I wasn’t entirely convinced but I’m still open to persuasion. I’d like to see them ‘out in the field,’ in a Renaissance or even Medieval church or ruined abbey. They don’t need those dutiful titles and I’m not sure they need all that theatre. They need to breathe air. For all the death and the sorrow and the lament, they are, very much about life. They teeter on the edge of ridiculous but that might be a strength. It’s just too easy to dismiss work like this, with the titles and the grandiose display, as absurd, pompous, overblown and, yes, ridiculous. The catalogue essays, though blisteringly professional and academically proper, don’t help. Partly because neither writer sounds entirely convinced either.

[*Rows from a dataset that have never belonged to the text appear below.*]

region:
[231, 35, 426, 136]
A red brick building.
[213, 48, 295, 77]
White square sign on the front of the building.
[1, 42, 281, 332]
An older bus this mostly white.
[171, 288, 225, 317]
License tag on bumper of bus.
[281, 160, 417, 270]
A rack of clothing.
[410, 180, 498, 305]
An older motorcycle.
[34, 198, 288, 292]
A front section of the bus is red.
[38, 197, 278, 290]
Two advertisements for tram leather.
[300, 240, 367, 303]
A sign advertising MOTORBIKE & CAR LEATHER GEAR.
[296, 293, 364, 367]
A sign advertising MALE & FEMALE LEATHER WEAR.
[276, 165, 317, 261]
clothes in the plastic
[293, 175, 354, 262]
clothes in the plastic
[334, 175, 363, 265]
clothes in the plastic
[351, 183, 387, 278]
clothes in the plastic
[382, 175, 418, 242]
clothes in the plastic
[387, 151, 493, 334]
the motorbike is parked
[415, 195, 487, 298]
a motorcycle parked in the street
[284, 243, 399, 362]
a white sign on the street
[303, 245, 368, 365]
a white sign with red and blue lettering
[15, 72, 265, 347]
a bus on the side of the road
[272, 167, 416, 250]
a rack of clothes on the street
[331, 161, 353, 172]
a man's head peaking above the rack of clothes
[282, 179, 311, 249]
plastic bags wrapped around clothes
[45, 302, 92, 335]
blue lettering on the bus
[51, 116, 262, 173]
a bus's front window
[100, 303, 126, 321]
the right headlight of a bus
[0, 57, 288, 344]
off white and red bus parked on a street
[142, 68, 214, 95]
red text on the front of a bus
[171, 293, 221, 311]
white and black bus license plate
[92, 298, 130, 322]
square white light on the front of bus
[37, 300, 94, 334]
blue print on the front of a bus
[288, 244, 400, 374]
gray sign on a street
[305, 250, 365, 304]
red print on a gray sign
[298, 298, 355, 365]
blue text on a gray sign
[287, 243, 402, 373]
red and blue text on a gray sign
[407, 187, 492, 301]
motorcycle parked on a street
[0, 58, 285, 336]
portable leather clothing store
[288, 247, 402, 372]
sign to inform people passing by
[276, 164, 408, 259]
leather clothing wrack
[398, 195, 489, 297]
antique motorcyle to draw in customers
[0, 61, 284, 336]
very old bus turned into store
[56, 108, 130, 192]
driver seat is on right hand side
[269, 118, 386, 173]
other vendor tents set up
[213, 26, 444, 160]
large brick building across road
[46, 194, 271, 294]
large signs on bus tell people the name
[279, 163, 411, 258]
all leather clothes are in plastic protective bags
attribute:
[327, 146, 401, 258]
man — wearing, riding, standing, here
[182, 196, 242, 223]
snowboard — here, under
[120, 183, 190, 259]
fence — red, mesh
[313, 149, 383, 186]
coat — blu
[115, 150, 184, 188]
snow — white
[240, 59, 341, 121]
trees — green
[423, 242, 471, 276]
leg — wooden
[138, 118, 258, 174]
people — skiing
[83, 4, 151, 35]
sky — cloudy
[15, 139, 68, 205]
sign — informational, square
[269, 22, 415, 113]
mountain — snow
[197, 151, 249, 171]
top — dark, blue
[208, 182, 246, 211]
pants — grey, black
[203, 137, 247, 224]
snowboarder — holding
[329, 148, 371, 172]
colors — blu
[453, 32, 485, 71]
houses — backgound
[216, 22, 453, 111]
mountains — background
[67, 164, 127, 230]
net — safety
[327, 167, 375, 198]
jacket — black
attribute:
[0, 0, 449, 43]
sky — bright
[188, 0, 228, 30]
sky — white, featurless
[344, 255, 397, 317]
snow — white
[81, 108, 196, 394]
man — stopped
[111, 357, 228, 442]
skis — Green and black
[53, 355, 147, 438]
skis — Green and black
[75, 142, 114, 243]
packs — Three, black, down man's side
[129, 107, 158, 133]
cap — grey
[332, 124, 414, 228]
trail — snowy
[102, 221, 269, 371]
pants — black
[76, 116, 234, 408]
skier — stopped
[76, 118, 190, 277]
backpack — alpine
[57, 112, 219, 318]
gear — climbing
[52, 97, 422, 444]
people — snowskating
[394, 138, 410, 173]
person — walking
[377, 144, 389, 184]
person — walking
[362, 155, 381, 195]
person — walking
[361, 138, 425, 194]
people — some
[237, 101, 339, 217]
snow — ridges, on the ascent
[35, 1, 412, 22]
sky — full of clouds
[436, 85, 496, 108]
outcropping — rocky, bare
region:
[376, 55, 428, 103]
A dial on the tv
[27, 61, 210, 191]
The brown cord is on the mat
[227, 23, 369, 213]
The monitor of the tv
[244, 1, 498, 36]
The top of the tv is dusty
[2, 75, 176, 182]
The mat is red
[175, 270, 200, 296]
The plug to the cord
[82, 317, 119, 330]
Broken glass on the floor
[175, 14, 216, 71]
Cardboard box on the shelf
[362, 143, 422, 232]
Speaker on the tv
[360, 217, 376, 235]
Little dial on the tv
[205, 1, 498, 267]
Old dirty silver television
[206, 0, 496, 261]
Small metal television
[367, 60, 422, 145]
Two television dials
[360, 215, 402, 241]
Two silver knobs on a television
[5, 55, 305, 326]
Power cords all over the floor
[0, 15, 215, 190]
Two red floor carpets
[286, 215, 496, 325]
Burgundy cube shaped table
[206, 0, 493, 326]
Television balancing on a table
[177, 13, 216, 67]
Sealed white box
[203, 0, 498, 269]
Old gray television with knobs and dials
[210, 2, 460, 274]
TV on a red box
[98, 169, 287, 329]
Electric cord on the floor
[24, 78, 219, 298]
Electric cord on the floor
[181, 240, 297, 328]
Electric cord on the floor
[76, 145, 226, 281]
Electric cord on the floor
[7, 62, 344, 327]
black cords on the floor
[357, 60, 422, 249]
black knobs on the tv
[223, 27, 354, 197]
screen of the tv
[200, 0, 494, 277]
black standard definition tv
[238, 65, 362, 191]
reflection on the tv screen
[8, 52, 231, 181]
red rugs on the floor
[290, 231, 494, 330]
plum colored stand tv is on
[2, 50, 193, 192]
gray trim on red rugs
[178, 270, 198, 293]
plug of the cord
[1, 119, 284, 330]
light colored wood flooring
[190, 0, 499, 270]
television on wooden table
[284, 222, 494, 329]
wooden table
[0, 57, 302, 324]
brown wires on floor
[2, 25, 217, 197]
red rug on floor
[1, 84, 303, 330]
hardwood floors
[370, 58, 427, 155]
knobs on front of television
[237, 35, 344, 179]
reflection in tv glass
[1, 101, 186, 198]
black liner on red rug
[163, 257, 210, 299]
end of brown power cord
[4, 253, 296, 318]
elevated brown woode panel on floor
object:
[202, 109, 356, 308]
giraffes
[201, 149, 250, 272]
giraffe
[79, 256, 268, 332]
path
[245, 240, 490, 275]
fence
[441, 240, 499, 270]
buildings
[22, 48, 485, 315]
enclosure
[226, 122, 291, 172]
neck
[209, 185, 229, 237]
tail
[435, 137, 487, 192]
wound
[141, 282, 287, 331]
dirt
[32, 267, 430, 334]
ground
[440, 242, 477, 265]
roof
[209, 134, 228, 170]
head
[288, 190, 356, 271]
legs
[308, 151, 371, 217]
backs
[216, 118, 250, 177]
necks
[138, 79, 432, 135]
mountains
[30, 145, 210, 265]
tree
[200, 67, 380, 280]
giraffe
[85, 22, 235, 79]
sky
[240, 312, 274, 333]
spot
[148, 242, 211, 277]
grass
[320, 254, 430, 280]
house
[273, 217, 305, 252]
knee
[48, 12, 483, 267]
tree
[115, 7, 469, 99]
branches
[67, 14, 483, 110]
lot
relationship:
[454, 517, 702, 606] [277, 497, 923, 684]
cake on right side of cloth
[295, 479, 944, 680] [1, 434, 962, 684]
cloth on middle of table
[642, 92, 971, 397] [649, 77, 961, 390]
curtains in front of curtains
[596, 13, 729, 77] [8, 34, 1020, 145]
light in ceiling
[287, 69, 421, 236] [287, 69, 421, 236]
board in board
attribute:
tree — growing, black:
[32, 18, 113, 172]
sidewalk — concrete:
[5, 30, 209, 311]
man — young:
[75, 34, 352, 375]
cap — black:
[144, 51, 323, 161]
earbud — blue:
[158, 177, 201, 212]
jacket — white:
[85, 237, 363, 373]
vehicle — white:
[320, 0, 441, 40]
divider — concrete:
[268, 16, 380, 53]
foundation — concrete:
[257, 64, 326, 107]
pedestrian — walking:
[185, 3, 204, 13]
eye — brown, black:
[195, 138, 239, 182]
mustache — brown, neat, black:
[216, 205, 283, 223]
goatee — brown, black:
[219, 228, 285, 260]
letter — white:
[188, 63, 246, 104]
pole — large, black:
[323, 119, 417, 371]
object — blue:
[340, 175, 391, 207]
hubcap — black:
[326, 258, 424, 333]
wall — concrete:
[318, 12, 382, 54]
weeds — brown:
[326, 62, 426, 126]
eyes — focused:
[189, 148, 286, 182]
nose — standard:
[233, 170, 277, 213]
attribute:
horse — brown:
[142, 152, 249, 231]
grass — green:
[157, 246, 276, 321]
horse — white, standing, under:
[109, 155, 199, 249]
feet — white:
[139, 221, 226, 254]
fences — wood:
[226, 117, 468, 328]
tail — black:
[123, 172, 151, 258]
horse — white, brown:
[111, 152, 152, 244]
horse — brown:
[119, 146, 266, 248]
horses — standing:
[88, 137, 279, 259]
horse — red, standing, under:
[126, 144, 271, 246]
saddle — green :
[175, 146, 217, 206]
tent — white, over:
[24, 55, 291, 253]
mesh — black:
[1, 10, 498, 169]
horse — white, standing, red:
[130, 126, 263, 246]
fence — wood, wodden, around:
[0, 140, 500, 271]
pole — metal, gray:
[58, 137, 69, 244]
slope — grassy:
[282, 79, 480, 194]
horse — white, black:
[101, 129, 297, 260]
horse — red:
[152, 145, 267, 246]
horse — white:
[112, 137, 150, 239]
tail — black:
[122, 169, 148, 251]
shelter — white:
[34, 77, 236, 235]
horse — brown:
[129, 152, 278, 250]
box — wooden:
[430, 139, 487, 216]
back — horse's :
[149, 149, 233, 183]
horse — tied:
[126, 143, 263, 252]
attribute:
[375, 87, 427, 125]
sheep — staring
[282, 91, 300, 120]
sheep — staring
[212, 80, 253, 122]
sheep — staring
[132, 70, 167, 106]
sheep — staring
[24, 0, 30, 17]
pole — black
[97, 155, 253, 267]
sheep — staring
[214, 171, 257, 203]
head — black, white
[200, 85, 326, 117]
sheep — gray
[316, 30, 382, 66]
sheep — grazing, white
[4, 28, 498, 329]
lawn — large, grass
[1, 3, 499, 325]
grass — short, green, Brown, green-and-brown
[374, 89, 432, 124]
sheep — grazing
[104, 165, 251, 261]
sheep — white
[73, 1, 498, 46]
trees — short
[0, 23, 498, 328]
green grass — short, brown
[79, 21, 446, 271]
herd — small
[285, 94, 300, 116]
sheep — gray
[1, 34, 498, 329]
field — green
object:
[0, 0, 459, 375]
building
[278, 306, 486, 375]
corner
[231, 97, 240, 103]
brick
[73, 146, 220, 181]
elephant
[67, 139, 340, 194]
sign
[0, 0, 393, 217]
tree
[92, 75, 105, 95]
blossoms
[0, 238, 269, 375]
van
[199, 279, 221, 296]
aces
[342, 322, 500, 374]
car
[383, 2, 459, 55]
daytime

That said, David Elliott’s essay is very convincing in places. He discusses in particular Kneebone’s interest in realising female sexuality in art – wresting it from the persistent image of ‘lack’ and ‘absence.’ It is a detailed, involved, and sometimes passionate essay - so perhaps he is convinced – but here too, it is possible to over-write just as much as it is to over-display.

Kneebone is producing highly original, risky, substantial works. She uses porcelain in visceral, exciting and unorthodox way – mixing moments of studio pottery, (spaghetti strands and roses), moments of industrial production, (bottoms and feet), and moments of immensely Proper Sculpture. Putting aside the inflation and the derivation, they deserve and they reward serious contemplation.